Today's Paper Search Latest Core values App Traffic map In the news #Gazette200 Listen Digital FAQ Weather Newsletters Obits Puzzles/Games Archive
ADVERTISEMENT
story.lead_photo.caption Rep. Warwick Sabin, D-Little Rock, asks questions during a House Committee on Education meeting about an amendment to House Bill 1077, which would allow concealed-carry permit holders to carry weapons on college and university campuses. - Photo by Danielle Kloap

An amended bill that would allow public college faculty and staff members with concealed-carry permits to carry weapons on campus passed the House Committee on Education on Thursday.

The committee approved an amendment to House Bill 1077, sponsored by Rep. Charlie Collins, R-Fayetteville, that would allow universities and colleges to require active shooter training, as well as choose to not allow weapons in daycares on those campuses.

Reps. Scott Baltz, Michael John Gray and James Ratliff, all Democrats, presented the amendment.

Rep. Warwick Sabin, D-Little Rock, expressed concern over the active shooter training and not carrying weapons in daycares not being required.

"We're saying universities have to allow these people to carry these weapons, but they don't have to require them to go through the active shooter course," Sabin said. "I thought the whole point of amendment as compromise if we're going to force universities to carry these weapons, at the very least we should require they go through active shooter course."

The bill failed to pass through the committee three weeks ago, and Collins said the amendment provided a compromise to help committee members feel more comfortable with the bill.

Baltz said the active shooter training would be provided through local police jurisdiction, and Rep. John Walker, D-Little Rock, questioned if these records would be available to the public through the Freedom of Information Act.

Collins said the records would be treated as concealed-carry permit records currently are, where they would not be available through the public as they are currently maintained by Arkansas State Police and are only available to law enforcement.

"I'm trying to understand the public advantage, at least teachers and administrators ought to know who have been through training and who has been authorized to carry guns," Walker responded. "At least a teacher in a class ought to know, and in some cases students ought to know."

No one from the public spoke for or against the bill.

Rep. Mark Lowery, R-Maumelle, moved the bill to pass as amended, and the committee passed it on a voice voice.

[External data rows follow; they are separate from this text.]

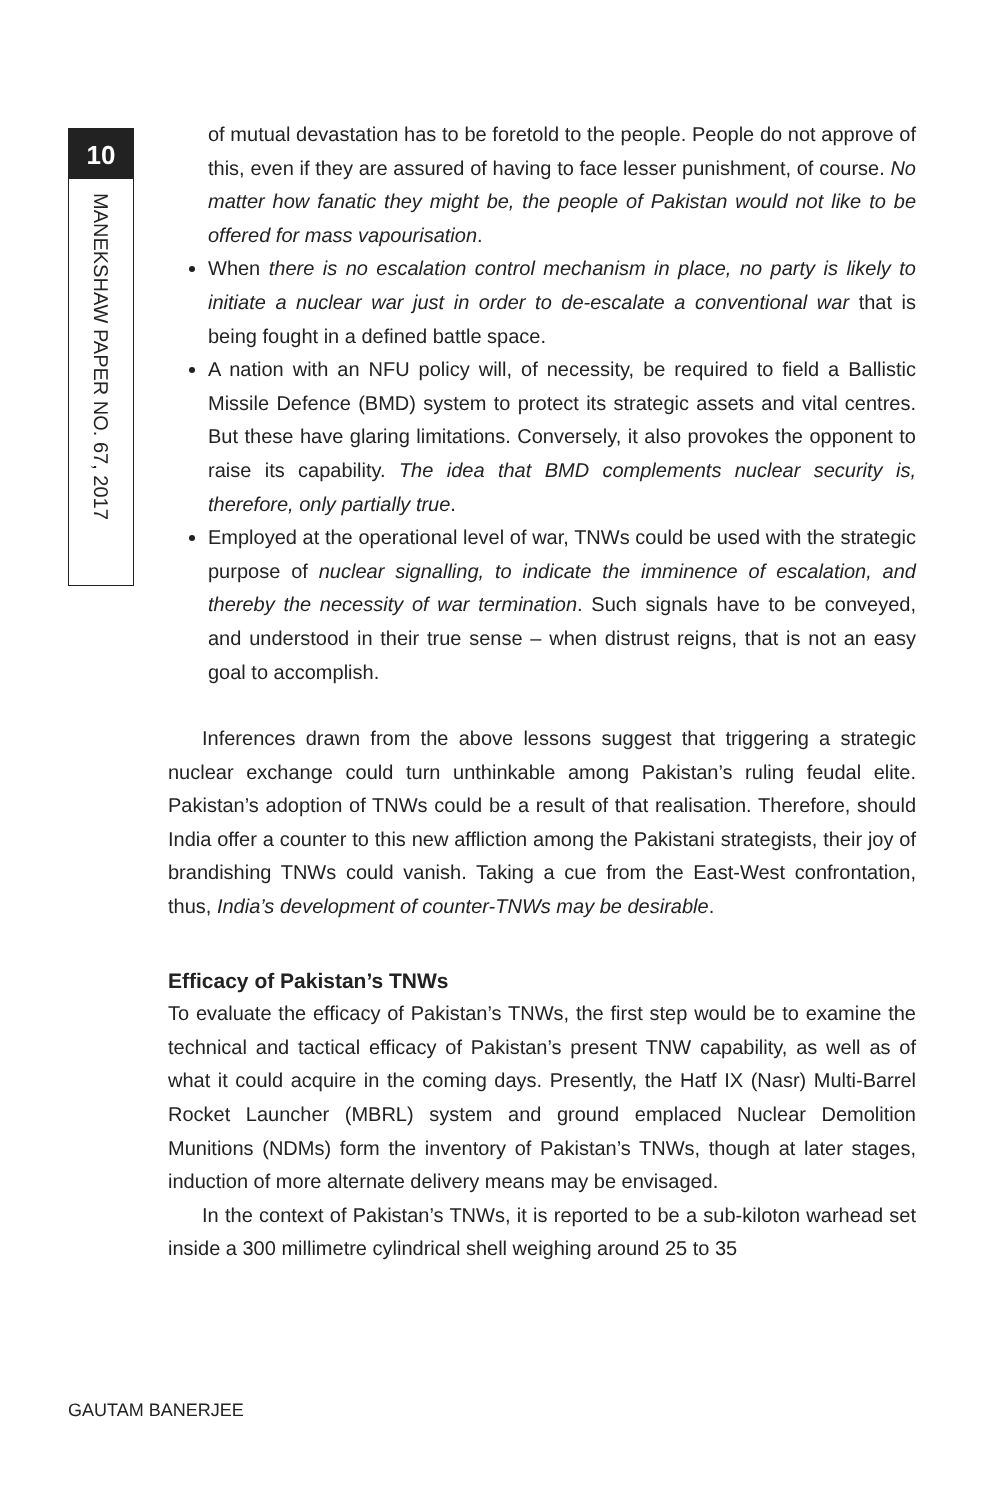10
MANEKSHAW PAPER NO. 67, 2017
of mutual devastation has to be foretold to the people. People do not approve of this, even if they are assured of having to face lesser punishment, of course. No matter how fanatic they might be, the people of Pakistan would not like to be offered for mass vapourisation.
When there is no escalation control mechanism in place, no party is likely to initiate a nuclear war just in order to de-escalate a conventional war that is being fought in a defined battle space.
A nation with an NFU policy will, of necessity, be required to field a Ballistic Missile Defence (BMD) system to protect its strategic assets and vital centres. But these have glaring limitations. Conversely, it also provokes the opponent to raise its capability. The idea that BMD complements nuclear security is, therefore, only partially true.
Employed at the operational level of war, TNWs could be used with the strategic purpose of nuclear signalling, to indicate the imminence of escalation, and thereby the necessity of war termination. Such signals have to be conveyed, and understood in their true sense – when distrust reigns, that is not an easy goal to accomplish.
Inferences drawn from the above lessons suggest that triggering a strategic nuclear exchange could turn unthinkable among Pakistan’s ruling feudal elite. Pakistan’s adoption of TNWs could be a result of that realisation. Therefore, should India offer a counter to this new affliction among the Pakistani strategists, their joy of brandishing TNWs could vanish. Taking a cue from the East-West confrontation, thus, India’s development of counter-TNWs may be desirable.
Efficacy of Pakistan’s TNWs
To evaluate the efficacy of Pakistan’s TNWs, the first step would be to examine the technical and tactical efficacy of Pakistan’s present TNW capability, as well as of what it could acquire in the coming days. Presently, the Hatf IX (Nasr) Multi-Barrel Rocket Launcher (MBRL) system and ground emplaced Nuclear Demolition Munitions (NDMs) form the inventory of Pakistan’s TNWs, though at later stages, induction of more alternate delivery means may be envisaged.
In the context of Pakistan’s TNWs, it is reported to be a sub-kiloton warhead set inside a 300 millimetre cylindrical shell weighing around 25 to 35
GAUTAM BANERJEE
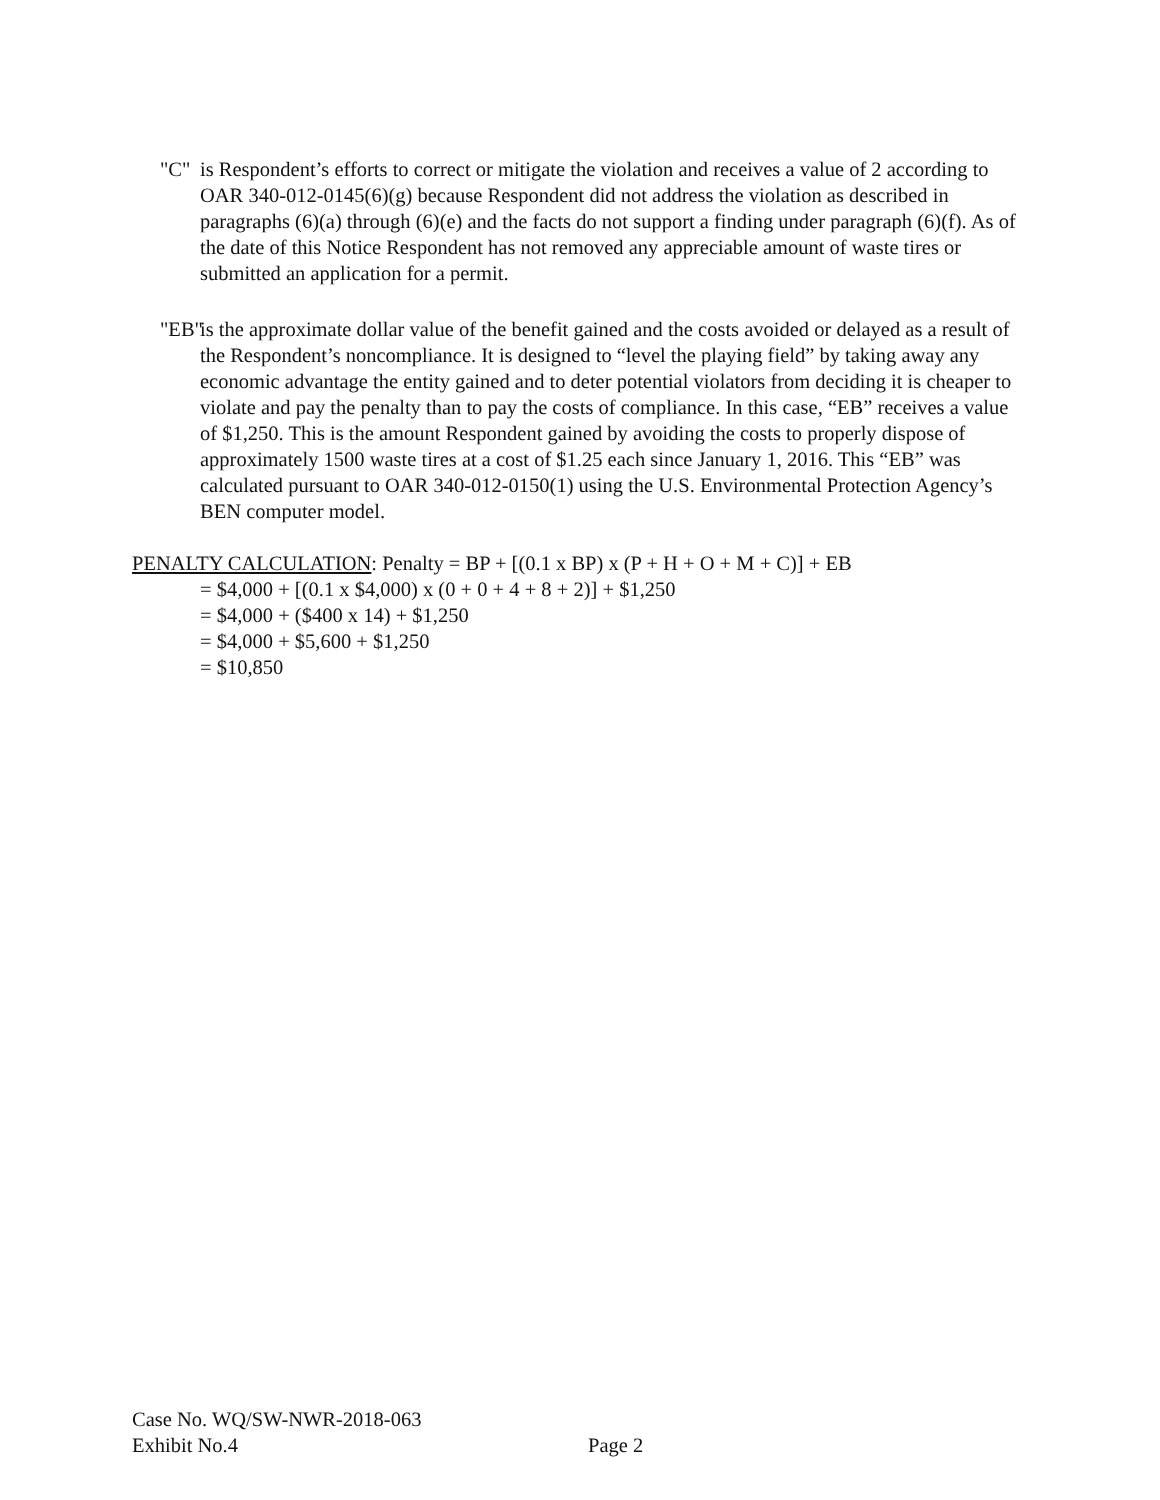"C" is Respondent’s efforts to correct or mitigate the violation and receives a value of 2 according to OAR 340-012-0145(6)(g) because Respondent did not address the violation as described in paragraphs (6)(a) through (6)(e) and the facts do not support a finding under paragraph (6)(f). As of the date of this Notice Respondent has not removed any appreciable amount of waste tires or submitted an application for a permit.
"EB"
is the approximate dollar value of the benefit gained and the costs avoided or delayed as a result of the Respondent’s noncompliance. It is designed to “level the playing field” by taking away any economic advantage the entity gained and to deter potential violators from deciding it is cheaper to violate and pay the penalty than to pay the costs of compliance. In this case, “EB” receives a value of $1,250. This is the amount Respondent gained by avoiding the costs to properly dispose of approximately 1500 waste tires at a cost of $1.25 each since January 1, 2016. This “EB” was calculated pursuant to OAR 340-012-0150(1) using the U.S. Environmental Protection Agency’s BEN computer model.
PENALTY CALCULATION: Penalty = BP + [(0.1 x BP) x (P + H + O + M + C)] + EB
= $4,000 + [(0.1 x $4,000) x (0 + 0 + 4 + 8 + 2)] + $1,250
= $4,000 + ($400 x 14) + $1,250
= $4,000 + $5,600 + $1,250
= $10,850
Case No. WQ/SW-NWR-2018-063
Exhibit No.4
Page 2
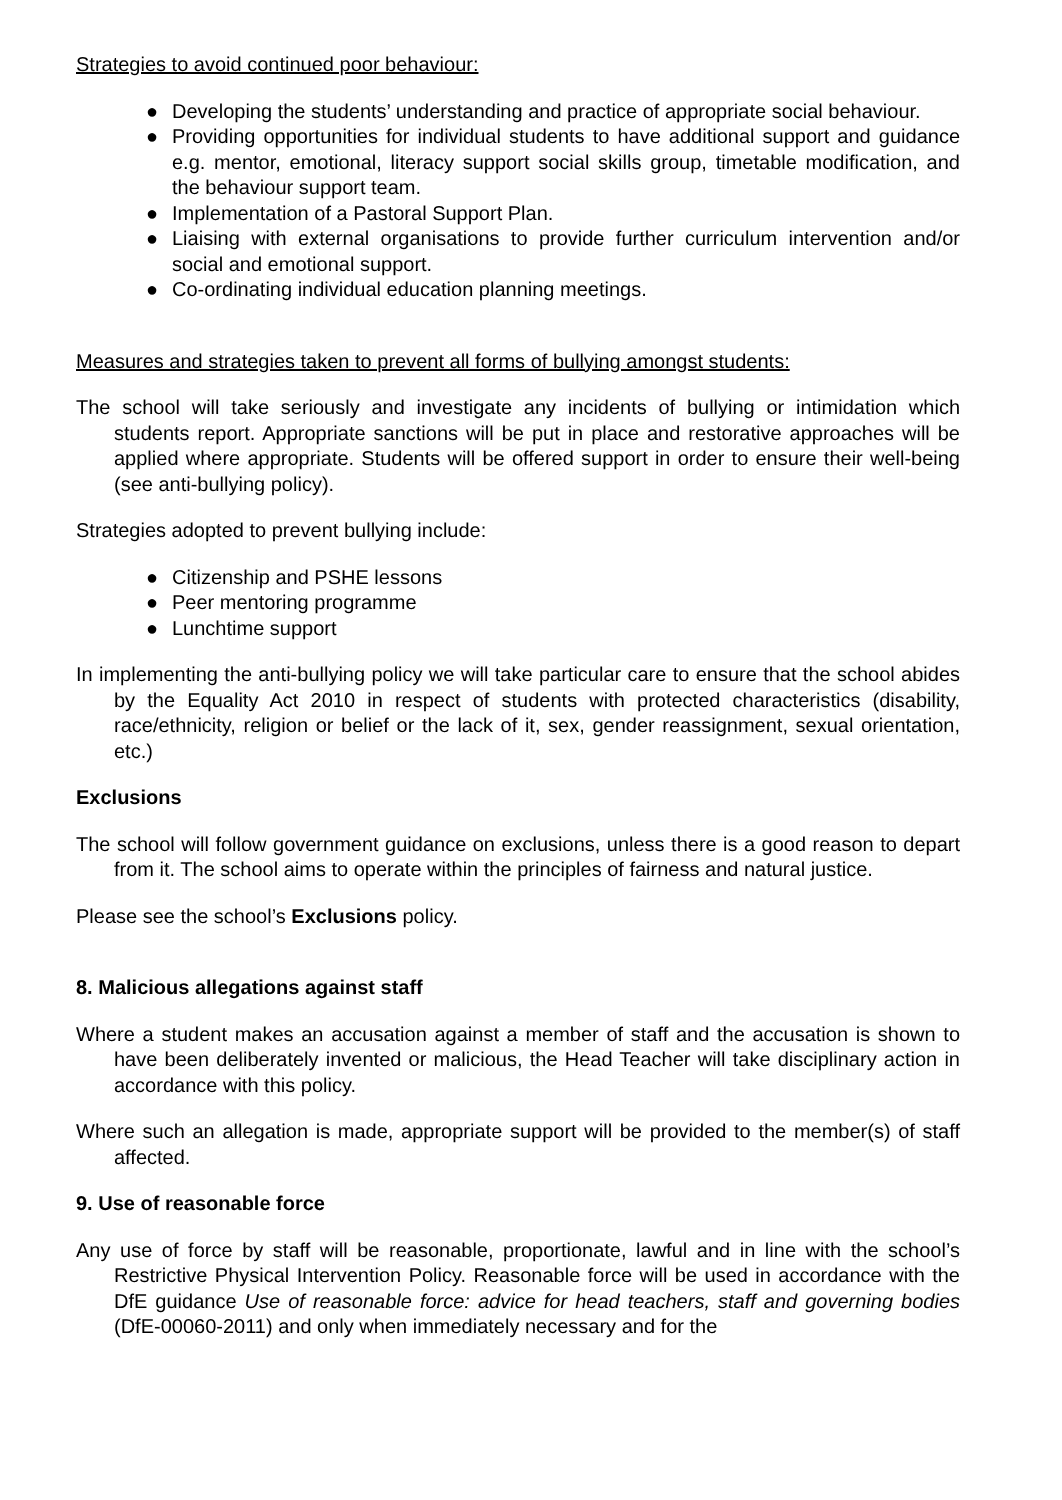Strategies to avoid continued poor behaviour:
● Developing the students’ understanding and practice of appropriate social behaviour.
● Providing opportunities for individual students to have additional support and guidance e.g. mentor, emotional, literacy support social skills group, timetable modification, and the behaviour support team.
● Implementation of a Pastoral Support Plan.
● Liaising with external organisations to provide further curriculum intervention and/or social and emotional support.
● Co-ordinating individual education planning meetings.
Measures and strategies taken to prevent all forms of bullying amongst students:
The school will take seriously and investigate any incidents of bullying or intimidation which students report. Appropriate sanctions will be put in place and restorative approaches will be applied where appropriate. Students will be offered support in order to ensure their well-being (see anti-bullying policy).
Strategies adopted to prevent bullying include:
● Citizenship and PSHE lessons
● Peer mentoring programme
● Lunchtime support
In implementing the anti-bullying policy we will take particular care to ensure that the school abides by the Equality Act 2010 in respect of students with protected characteristics (disability, race/ethnicity, religion or belief or the lack of it, sex, gender reassignment, sexual orientation, etc.)
Exclusions
The school will follow government guidance on exclusions, unless there is a good reason to depart from it. The school aims to operate within the principles of fairness and natural justice.
Please see the school’s Exclusions policy.
8. Malicious allegations against staff
Where a student makes an accusation against a member of staff and the accusation is shown to have been deliberately invented or malicious, the Head Teacher will take disciplinary action in accordance with this policy.
Where such an allegation is made, appropriate support will be provided to the member(s) of staff affected.
9. Use of reasonable force
Any use of force by staff will be reasonable, proportionate, lawful and in line with the school’s Restrictive Physical Intervention Policy. Reasonable force will be used in accordance with the DfE guidance Use of reasonable force: advice for head teachers, staff and governing bodies (DfE-00060-2011) and only when immediately necessary and for the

The bill will now head to the full House for approval.

ADVERTISEMENT

Sponsor Content

Archived Comments

  • KCSAP
    February 26, 2015 at 12:47 p.m.

    What less gun free zones? Now where will the cowardly killers go where they can kill without someone shooting back? Oh yeah, public schools.

  • FreeSpiritMan
    February 26, 2015 at 5:11 p.m.

    kcsap .... Columbine High School had armed deputy with 15 years experience with the Sheriff's department. This illustrates you're intelligent comment on the issue.

  • JiminLA
    February 26, 2015 at 7:34 p.m.

    Active-shooter training should be a requisite to carry on campus. And, the Columbine deputy could only be in one place on campus at a time. He was also outnumbered.

  • elisoridad31
    February 27, 2015 at 12:38 a.m.

    Great guys in Emini S&P trading Google “Emini S&P Trading Secret”.